DIRECTIONS: Leave every picture out, and retype all the remaining records exactly.

Segment Start: SOURCE DATA

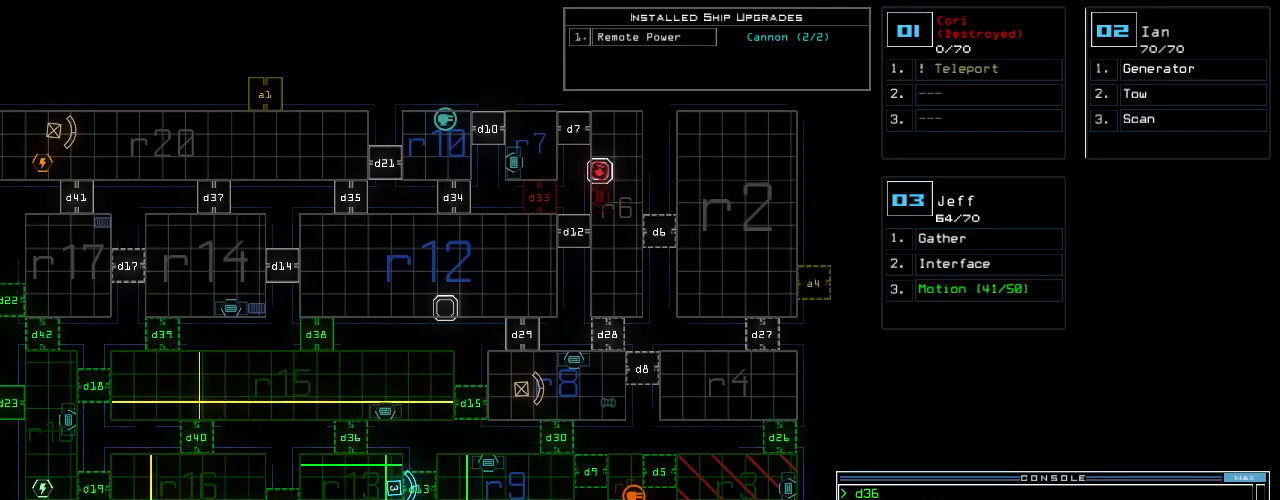
Gameplay with keyboard; each line is a JSON object with the keys held at the frame after it. "events" lists presses ("down") and releases ("up") of ".", "0", "1", "2", "3", "4", "5", "6", "8", "9", "a", "b", "backspace", "c", "caps_lock", "comma", "ctrl_l", "ctrl_r", "d", "down", "e", "equals", "f", "f8", "g", "h", "i", "j", "k", "l", "left", "m", "minus", "n", "num3", "num9", "o", "p", "q", "quote", "r", "return", "right", "s", "semicolon", "shift_l", "shift_r", "space", "t", "tab", "tilde", "u", "up", "v", "w", "x", "y" and "z" between this image and that frame as [ms after this image, input, new state], when the widget could be followed in between. No other keys are recorded. Mouse input is not recorded. Not read: 7 escape.
{"keys": ["up"], "events": [[60, "return", "down"], [120, "return", "up"], [420, "3", "down"], [440, "up", "down"], [500, "3", "up"]]}
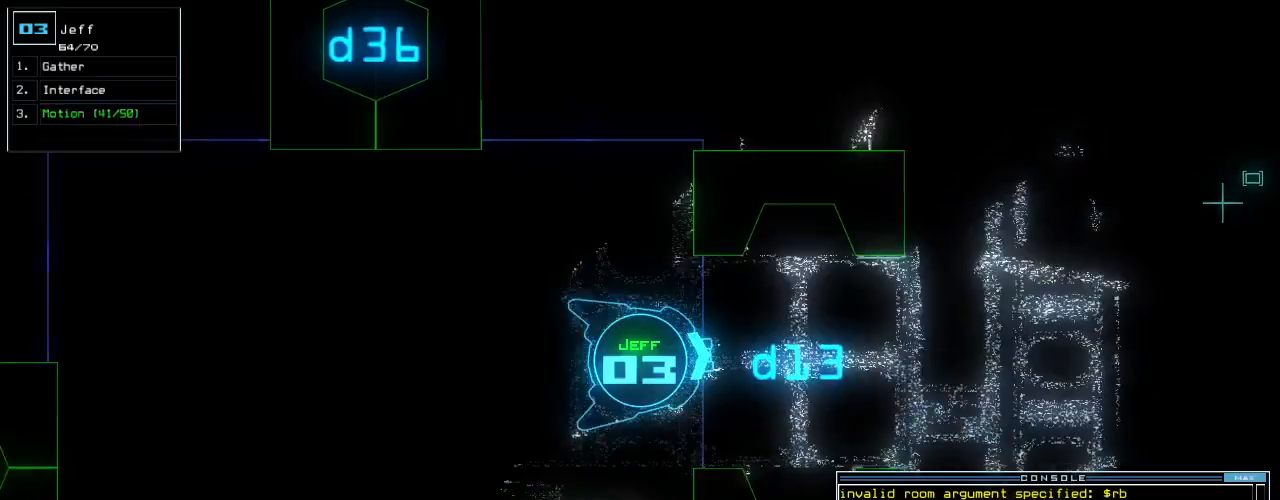
{"keys": ["up"], "events": [[40, "right", "down"], [120, "right", "up"], [320, "left", "down"], [400, "left", "up"]]}
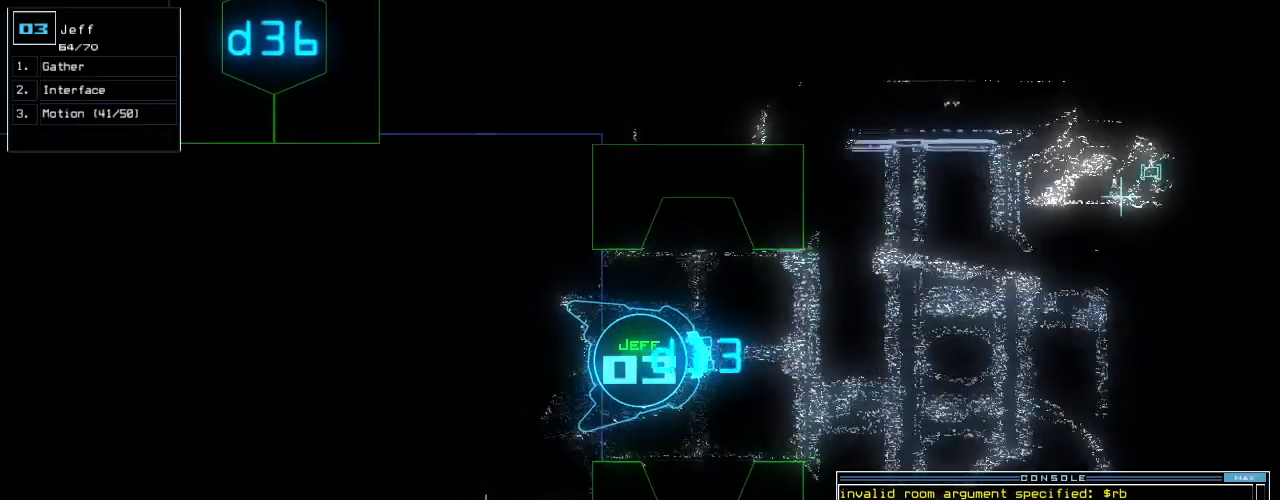
{"keys": ["up"]}
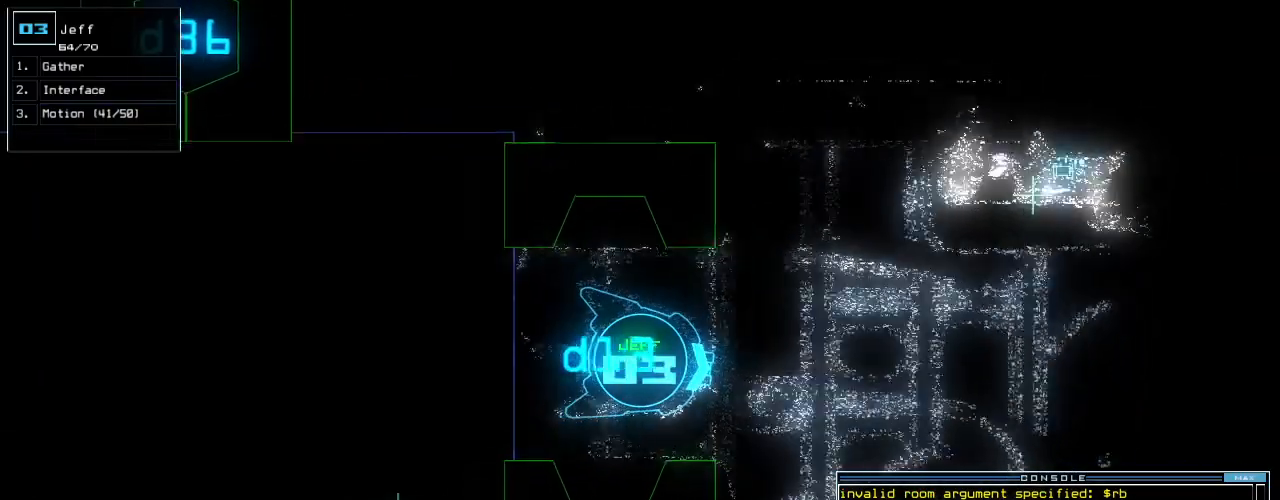
{"keys": ["f", "up"], "events": [[180, "left", "down"], [220, "left", "up"], [460, "f", "down"]]}
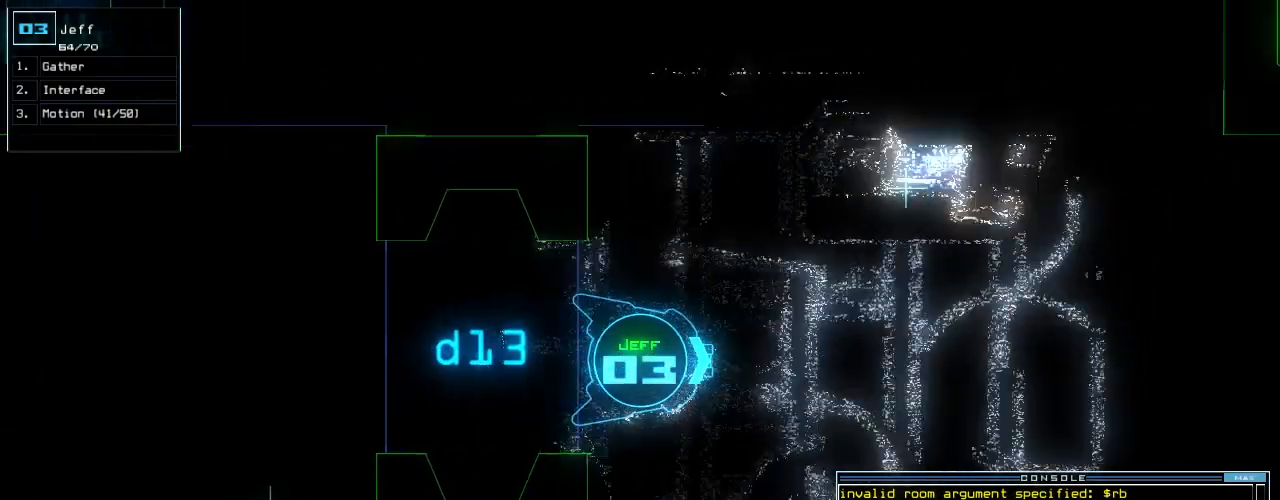
{"keys": ["9", "up"], "events": [[20, "f", "up"], [20, "space", "down"], [120, "r", "down"], [140, "space", "up"], [180, "r", "up"], [480, "9", "down"]]}
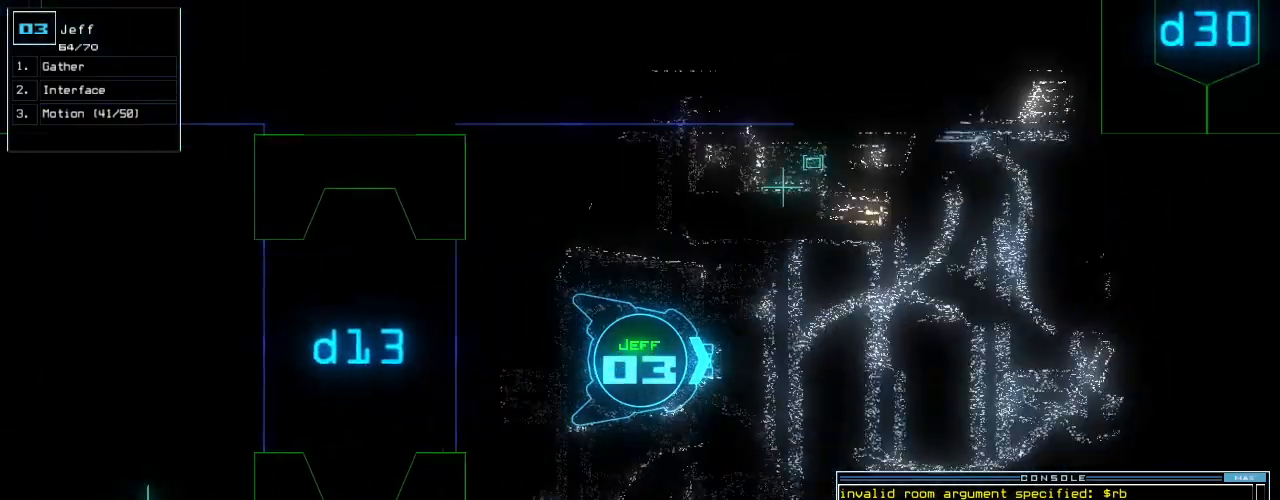
{"keys": ["return", "up"], "events": [[60, "9", "up"], [480, "return", "down"]]}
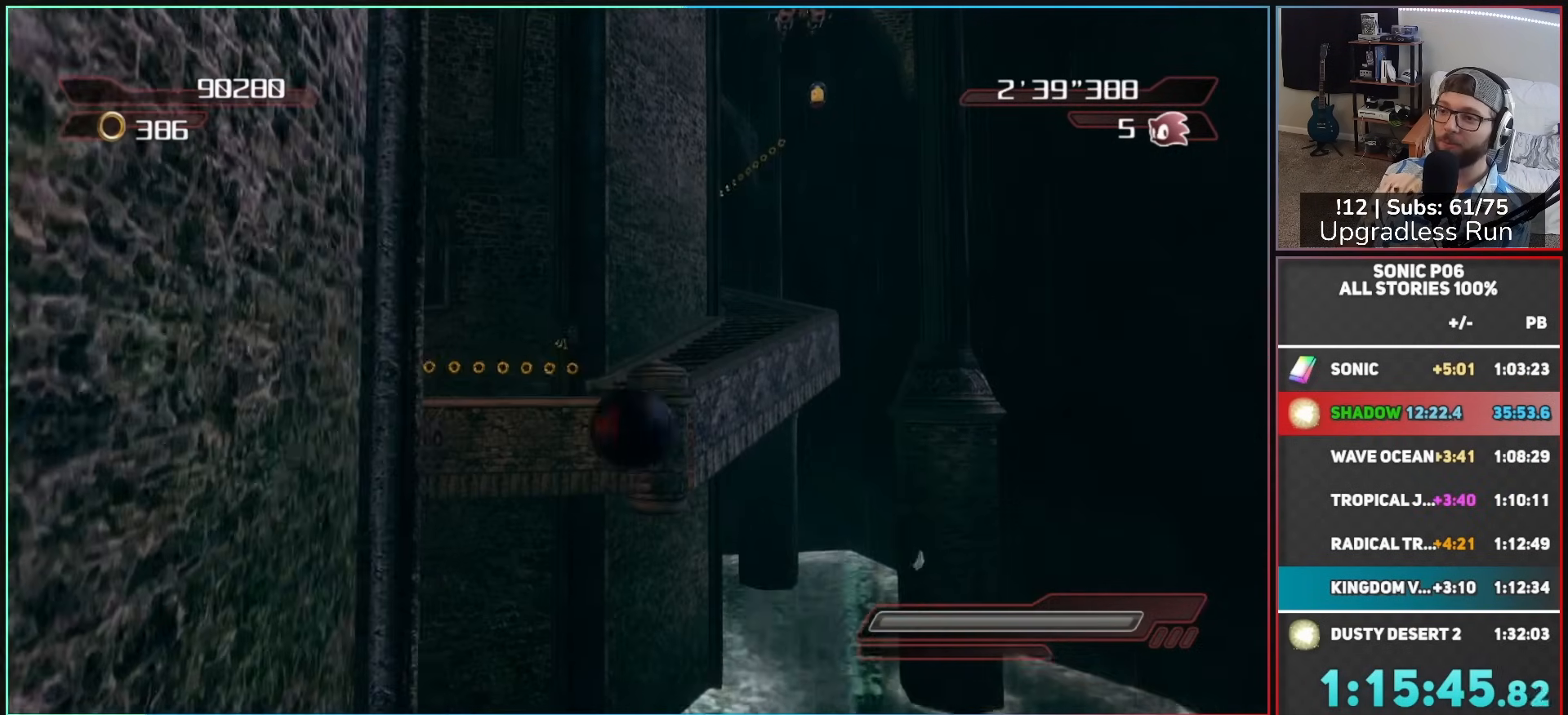
Gameplay with a controller (Xbox layout); each line is a JSON object with the inputs held at the frame after it. "events" lists button and stick changes between this image and that frame as [ms after this image, input, new state], when the widget could be followed in between.
{"buttons": [], "left_stick": "up", "right_stick": "center", "events": [[333, "A", "up"], [450, "X", "down"], [500, "X", "up"]]}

Segment End: SOURCE DATA

WRITTEN ANSWER:
Gameplay with keyboard; each line is a JSON object with the keys held at the frame after it. "events" lists presses ("down") and releases ("up") of ".", "0", "1", "2", "3", "4", "5", "6", "8", "9", "a", "b", "backspace", "c", "caps_lock", "comma", "ctrl_l", "ctrl_r", "d", "down", "e", "equals", "f", "f8", "g", "h", "i", "j", "k", "l", "left", "m", "minus", "n", "num3", "num9", "o", "p", "q", "quote", "r", "return", "right", "s", "semicolon", "shift_l", "shift_r", "space", "t", "tab", "tilde", "u", "up", "v", "w", "x", "y" and "z" between this image and that frame as [ms after this image, input, new state], when the widget could be followed in between. No other keys are recorded. Mouse input is not recorded. Not read: 7 escape.
{"keys": ["up"], "events": [[60, "return", "down"], [120, "return", "up"], [420, "3", "down"], [440, "up", "down"], [500, "3", "up"]]}
{"keys": ["up"], "events": [[40, "right", "down"], [120, "right", "up"], [320, "left", "down"], [400, "left", "up"]]}
{"keys": ["up"]}
{"keys": ["f", "up"], "events": [[180, "left", "down"], [220, "left", "up"], [460, "f", "down"]]}
{"keys": ["9", "up"], "events": [[20, "f", "up"], [20, "space", "down"], [120, "r", "down"], [140, "space", "up"], [180, "r", "up"], [480, "9", "down"]]}
{"keys": ["return", "up"], "events": [[60, "9", "up"], [480, "return", "down"]]}
Gameplay with a controller (Xbox layout); each line is a JSON object with the inputs held at the frame after it. "events" lists button and stick changes between this image and that frame as [ms after this image, input, new state], when the widget could be followed in between.
{"buttons": [], "left_stick": "up", "right_stick": "center", "events": [[333, "A", "up"], [450, "X", "down"], [500, "X", "up"]]}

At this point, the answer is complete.